_What to do_
Wherever "right" appears in the records below, copy the line that holds it.

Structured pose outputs
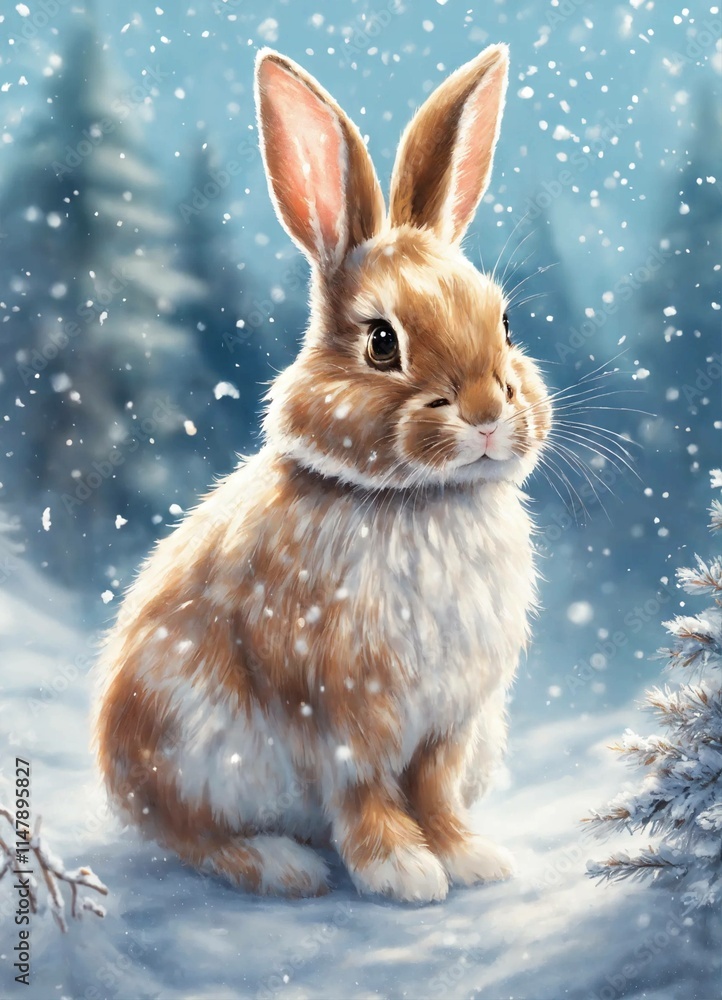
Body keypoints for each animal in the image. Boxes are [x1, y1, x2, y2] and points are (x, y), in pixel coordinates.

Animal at [94, 42, 552, 904]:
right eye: (382, 342)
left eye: (505, 324)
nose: (484, 413)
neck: (414, 502)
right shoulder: (338, 710)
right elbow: (365, 791)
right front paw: (403, 872)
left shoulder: (452, 721)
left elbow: (434, 790)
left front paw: (469, 857)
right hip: (192, 744)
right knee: (187, 834)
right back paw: (283, 865)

_Result below_
right eye: (382, 342)
right shoulder: (338, 710)
right elbow: (365, 791)
right front paw: (403, 872)
right hip: (192, 744)
right knee: (187, 834)
right back paw: (283, 865)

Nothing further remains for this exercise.